La monopolisation du mouvement sportif par les hommes a donc conduit les femmes à mettre en place leurs propres clubs et leurs propres compétitions. Parmi les clubs sportifs féminins, le « Fémina sport », fondé en 1912 pour pratiquer l'athlétisme, diversifie ses disciplines et remporte la première édition du championnat de France de football féminin en 1918, face à « l'En Avant », club omnisport féminin fondé à Paris en 1912. Parallèlement, la compétition internationale initiée par Alice Milliat en 1921 donne naissance à de véritables « Olympiades féminines » en 1922, 1926, 1930 et 1934, organisées par une sorte de comité international olympique au féminin, encadré par la Fédération sportive féminine internationale.

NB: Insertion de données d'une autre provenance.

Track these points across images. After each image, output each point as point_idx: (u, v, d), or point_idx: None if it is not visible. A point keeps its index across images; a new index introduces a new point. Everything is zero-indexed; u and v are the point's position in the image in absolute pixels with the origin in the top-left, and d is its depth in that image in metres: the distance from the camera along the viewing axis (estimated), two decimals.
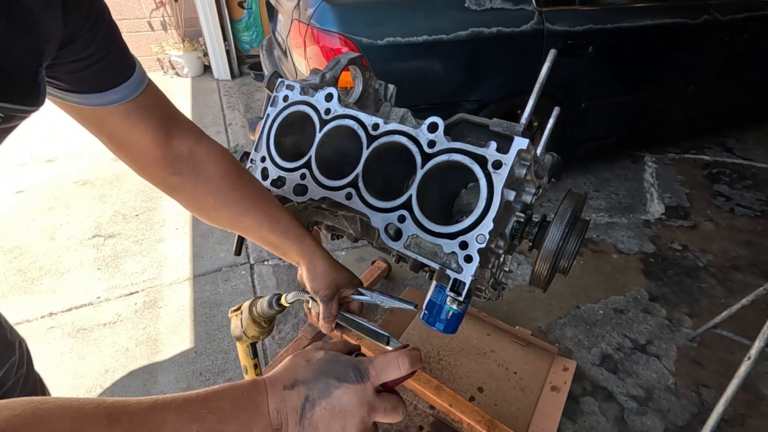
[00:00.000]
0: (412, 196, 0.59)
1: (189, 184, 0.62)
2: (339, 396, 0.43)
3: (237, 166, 0.65)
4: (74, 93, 0.51)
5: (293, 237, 0.66)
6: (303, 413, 0.42)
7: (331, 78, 0.80)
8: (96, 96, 0.52)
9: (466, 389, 1.55)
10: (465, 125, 0.76)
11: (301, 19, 1.97)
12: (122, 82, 0.53)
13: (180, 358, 1.72)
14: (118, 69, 0.53)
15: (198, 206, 0.64)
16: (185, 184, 0.62)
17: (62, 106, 0.54)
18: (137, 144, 0.57)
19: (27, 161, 3.00)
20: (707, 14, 2.45)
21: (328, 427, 0.42)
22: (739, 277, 2.16)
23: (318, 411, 0.42)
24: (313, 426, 0.42)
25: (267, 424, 0.40)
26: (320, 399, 0.42)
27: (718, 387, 1.64)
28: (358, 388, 0.44)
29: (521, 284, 2.09)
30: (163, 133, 0.58)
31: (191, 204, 0.64)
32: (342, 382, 0.44)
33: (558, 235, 0.65)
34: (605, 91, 2.49)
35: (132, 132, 0.56)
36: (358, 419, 0.43)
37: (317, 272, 0.66)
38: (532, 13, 2.02)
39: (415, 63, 1.94)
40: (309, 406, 0.42)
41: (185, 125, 0.62)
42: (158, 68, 4.57)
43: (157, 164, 0.60)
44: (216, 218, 0.66)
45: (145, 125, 0.56)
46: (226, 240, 2.33)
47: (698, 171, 3.06)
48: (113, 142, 0.57)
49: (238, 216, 0.64)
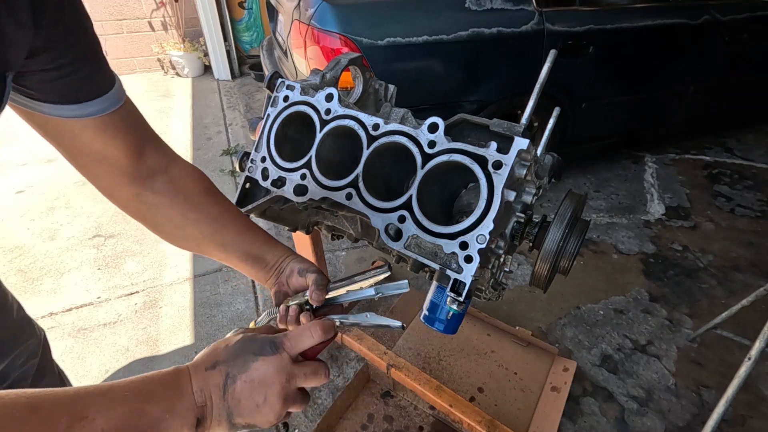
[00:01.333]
0: (413, 197, 0.59)
1: (166, 200, 0.60)
2: (257, 368, 0.46)
3: (213, 184, 0.65)
4: (46, 103, 0.49)
5: (274, 242, 0.67)
6: (225, 389, 0.45)
7: (331, 78, 0.80)
8: (71, 107, 0.50)
9: (466, 389, 1.55)
10: (465, 125, 0.76)
11: (302, 20, 1.97)
12: (101, 95, 0.51)
13: (180, 359, 1.72)
14: (97, 82, 0.51)
15: (177, 224, 0.62)
16: (162, 200, 0.60)
17: (25, 116, 0.52)
18: (111, 159, 0.55)
19: (27, 161, 3.00)
20: (707, 15, 2.45)
21: (251, 398, 0.45)
22: (740, 277, 2.16)
23: (239, 385, 0.45)
24: (237, 399, 0.45)
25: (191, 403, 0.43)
26: (240, 374, 0.46)
27: (718, 387, 1.64)
28: (275, 359, 0.47)
29: (521, 284, 2.09)
30: (138, 149, 0.57)
31: (168, 220, 0.62)
32: (258, 356, 0.47)
33: (558, 236, 0.65)
34: (605, 92, 2.49)
35: (107, 146, 0.54)
36: (278, 387, 0.46)
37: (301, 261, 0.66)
38: (533, 13, 2.02)
39: (415, 63, 1.94)
40: (230, 381, 0.45)
41: (161, 145, 0.61)
42: (159, 68, 4.57)
43: (130, 181, 0.58)
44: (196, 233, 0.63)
45: (122, 140, 0.55)
46: None
47: (698, 171, 3.06)
48: (83, 156, 0.55)
49: (220, 229, 0.63)
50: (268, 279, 0.67)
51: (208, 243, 0.64)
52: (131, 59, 4.41)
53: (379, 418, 1.51)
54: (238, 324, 1.85)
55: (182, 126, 3.53)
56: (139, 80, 4.35)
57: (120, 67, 4.39)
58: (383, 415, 1.52)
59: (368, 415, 1.52)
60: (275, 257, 0.66)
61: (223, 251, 0.65)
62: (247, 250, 0.65)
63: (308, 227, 0.92)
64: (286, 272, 0.66)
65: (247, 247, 0.65)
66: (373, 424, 1.49)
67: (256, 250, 0.65)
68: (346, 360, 1.73)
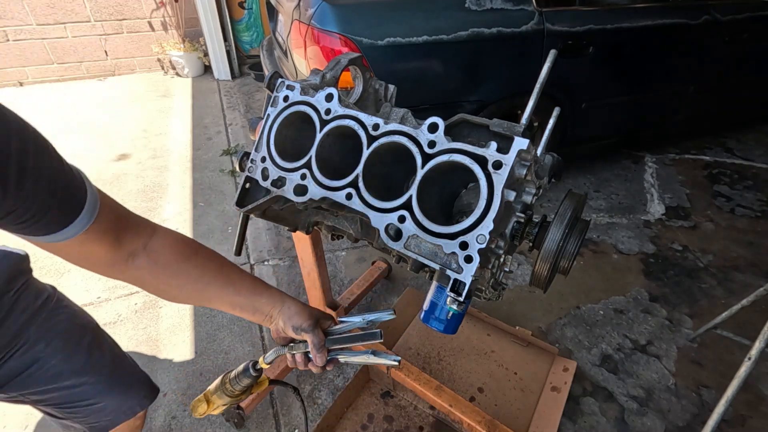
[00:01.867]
0: (413, 197, 0.59)
1: (148, 274, 0.65)
2: None
3: (192, 245, 0.70)
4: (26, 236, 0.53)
5: (260, 291, 0.72)
6: None
7: (331, 78, 0.80)
8: (50, 237, 0.54)
9: (466, 389, 1.55)
10: (465, 125, 0.76)
11: (302, 20, 1.97)
12: (73, 220, 0.54)
13: (180, 358, 1.72)
14: (67, 210, 0.54)
15: (163, 290, 0.68)
16: (145, 274, 0.65)
17: None
18: (94, 258, 0.61)
19: None
20: (707, 15, 2.45)
21: None
22: (740, 277, 2.16)
23: None
24: None
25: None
26: None
27: (718, 387, 1.64)
28: None
29: (521, 284, 2.09)
30: (118, 241, 0.61)
31: (156, 289, 0.68)
32: None
33: (558, 236, 0.65)
34: (605, 92, 2.49)
35: (90, 250, 0.59)
36: None
37: (293, 311, 0.72)
38: (533, 13, 2.02)
39: (415, 63, 1.94)
40: None
41: (137, 224, 0.65)
42: (159, 68, 4.57)
43: (114, 266, 0.63)
44: (183, 296, 0.70)
45: (100, 245, 0.59)
46: (226, 240, 2.33)
47: (698, 171, 3.06)
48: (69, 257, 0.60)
49: (204, 289, 0.69)
50: (264, 324, 0.74)
51: (196, 299, 0.72)
52: (131, 59, 4.41)
53: (379, 418, 1.51)
54: (237, 324, 1.85)
55: (182, 126, 3.53)
56: (139, 80, 4.35)
57: (120, 67, 4.40)
58: (383, 415, 1.52)
59: (368, 415, 1.52)
60: (265, 306, 0.72)
61: (212, 304, 0.71)
62: (232, 302, 0.71)
63: (308, 227, 0.92)
64: (279, 323, 0.72)
65: (233, 300, 0.71)
66: (373, 424, 1.49)
67: (242, 301, 0.71)
68: None
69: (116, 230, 0.61)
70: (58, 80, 4.23)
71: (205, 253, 0.71)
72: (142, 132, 3.41)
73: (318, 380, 1.65)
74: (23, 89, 4.08)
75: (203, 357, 1.72)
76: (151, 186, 2.77)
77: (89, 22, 4.08)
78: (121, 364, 0.99)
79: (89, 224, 0.56)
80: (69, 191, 0.54)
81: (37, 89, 4.09)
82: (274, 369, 1.54)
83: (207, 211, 2.56)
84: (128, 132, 3.40)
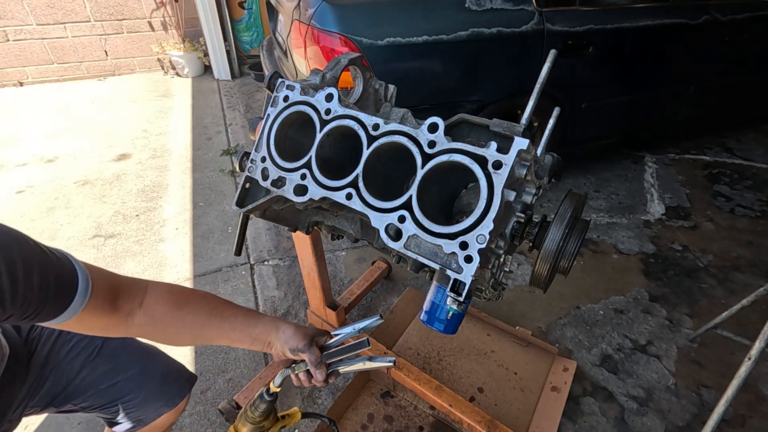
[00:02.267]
0: (412, 197, 0.59)
1: (148, 328, 0.71)
2: None
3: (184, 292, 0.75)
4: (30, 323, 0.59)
5: (254, 322, 0.77)
6: None
7: (331, 78, 0.80)
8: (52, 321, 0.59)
9: (466, 389, 1.55)
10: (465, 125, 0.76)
11: (302, 20, 1.97)
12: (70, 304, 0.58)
13: (180, 359, 1.71)
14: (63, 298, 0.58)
15: (163, 337, 0.74)
16: (144, 328, 0.71)
17: None
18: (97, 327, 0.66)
19: (27, 161, 3.00)
20: (707, 15, 2.45)
21: None
22: (740, 277, 2.16)
23: None
24: None
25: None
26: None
27: (718, 387, 1.64)
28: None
29: (521, 284, 2.09)
30: (114, 309, 0.66)
31: (158, 337, 0.74)
32: None
33: (558, 236, 0.65)
34: (605, 92, 2.49)
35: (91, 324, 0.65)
36: None
37: (289, 334, 0.76)
38: (533, 13, 2.02)
39: (415, 63, 1.94)
40: None
41: (129, 288, 0.69)
42: (159, 68, 4.57)
43: (115, 329, 0.68)
44: (183, 340, 0.77)
45: (99, 316, 0.64)
46: (226, 240, 2.33)
47: (698, 171, 3.06)
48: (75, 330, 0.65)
49: (201, 331, 0.74)
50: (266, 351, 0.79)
51: (197, 341, 0.78)
52: (131, 59, 4.41)
53: (379, 418, 1.51)
54: None
55: (182, 126, 3.53)
56: (139, 80, 4.34)
57: (120, 67, 4.40)
58: (383, 415, 1.52)
59: (368, 415, 1.52)
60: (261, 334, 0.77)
61: (213, 342, 0.77)
62: (230, 337, 0.76)
63: (308, 227, 0.92)
64: (278, 347, 0.77)
65: (230, 335, 0.76)
66: (373, 424, 1.49)
67: (239, 335, 0.76)
68: None
69: (112, 299, 0.65)
70: (58, 80, 4.23)
71: (197, 298, 0.76)
72: (142, 132, 3.41)
73: None
74: (23, 89, 4.08)
75: (203, 357, 1.72)
76: (151, 186, 2.77)
77: (89, 22, 4.08)
78: (152, 357, 1.03)
79: (85, 302, 0.60)
80: (60, 281, 0.57)
81: (37, 89, 4.09)
82: None
83: (207, 211, 2.56)
84: (128, 132, 3.40)
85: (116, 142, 3.26)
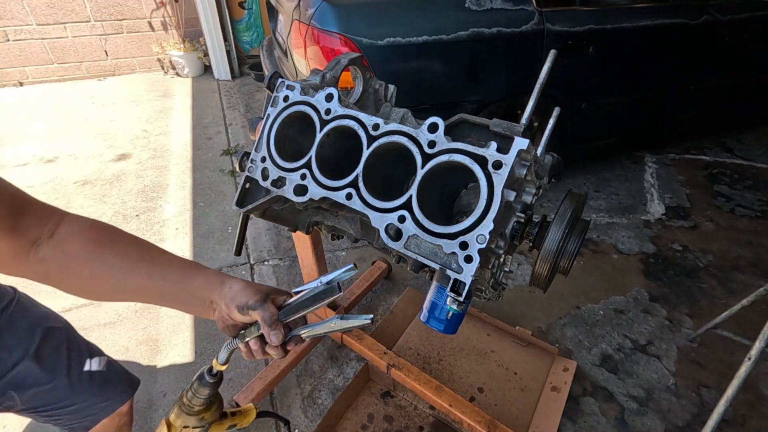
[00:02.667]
0: (412, 197, 0.59)
1: (55, 265, 0.56)
2: None
3: (109, 230, 0.60)
4: None
5: (193, 273, 0.61)
6: None
7: (331, 78, 0.80)
8: None
9: (466, 389, 1.55)
10: (465, 125, 0.76)
11: (302, 20, 1.97)
12: None
13: (180, 358, 1.72)
14: None
15: (75, 282, 0.58)
16: (51, 267, 0.56)
17: None
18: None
19: (27, 161, 3.00)
20: (707, 15, 2.45)
21: None
22: (740, 277, 2.16)
23: None
24: None
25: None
26: None
27: (718, 387, 1.64)
28: None
29: (521, 284, 2.09)
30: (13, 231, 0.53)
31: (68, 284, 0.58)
32: None
33: (558, 236, 0.65)
34: (605, 92, 2.49)
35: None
36: None
37: (236, 290, 0.60)
38: (533, 13, 2.02)
39: (415, 63, 1.94)
40: None
41: (40, 210, 0.56)
42: (159, 68, 4.57)
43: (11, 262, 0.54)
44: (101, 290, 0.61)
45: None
46: (226, 240, 2.33)
47: (698, 171, 3.06)
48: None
49: (124, 277, 0.59)
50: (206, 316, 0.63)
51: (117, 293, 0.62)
52: (131, 59, 4.41)
53: (379, 418, 1.51)
54: None
55: (182, 126, 3.53)
56: (139, 80, 4.34)
57: (120, 67, 4.40)
58: (383, 415, 1.52)
59: (368, 415, 1.52)
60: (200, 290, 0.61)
61: (137, 297, 0.61)
62: (162, 292, 0.61)
63: (308, 227, 0.92)
64: (222, 308, 0.61)
65: (162, 289, 0.61)
66: (373, 424, 1.49)
67: (172, 289, 0.61)
68: (346, 360, 1.73)
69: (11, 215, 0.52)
70: (58, 80, 4.23)
71: (126, 238, 0.61)
72: (142, 132, 3.41)
73: (318, 380, 1.65)
74: (23, 89, 4.08)
75: (203, 357, 1.72)
76: (151, 186, 2.77)
77: (89, 22, 4.08)
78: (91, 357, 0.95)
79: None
80: None
81: (37, 89, 4.09)
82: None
83: (207, 211, 2.56)
84: (128, 132, 3.40)
85: (116, 142, 3.26)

La Première Guerre mondiale ouvre une nouvelle étape dans l'histoire du sport féminin.

Pendant que les hommes sont envoyés au Front en 1914, leur contrôle s'affaiblit et les femmes prennent leurs places dans les usines. Cette nouvelle division sexuelle des rôles pousse les femmes à oser des pratiques sportives jusque-là interdites, comme l'athlétisme ou le football. En 1917, des réunions sportives féminines inter-usines ont lieu en France et en Angleterre. C'est la même année qu'Alice Milliat, apôtre du sport féminin en France, fonde la Fédération des sociétés féminines sportives de France (FSFSF).


* 16 Ce brevet est commun aux hommes et aux femmes et les conditions d'obtention sont définies par l'Aéroclub de France, à savoir dix ascensions, dont deux seul(e) à bord et une de nuit.

* 17 Qualifiés d'Olympiades par les journalistes, ces jeux se déroulent, faute de stade et de piste, sur le terrain du tir aux pigeons avec les représentantes de cinq nations : Grande-Bretagne, Suisse, Italie, Norvège et France.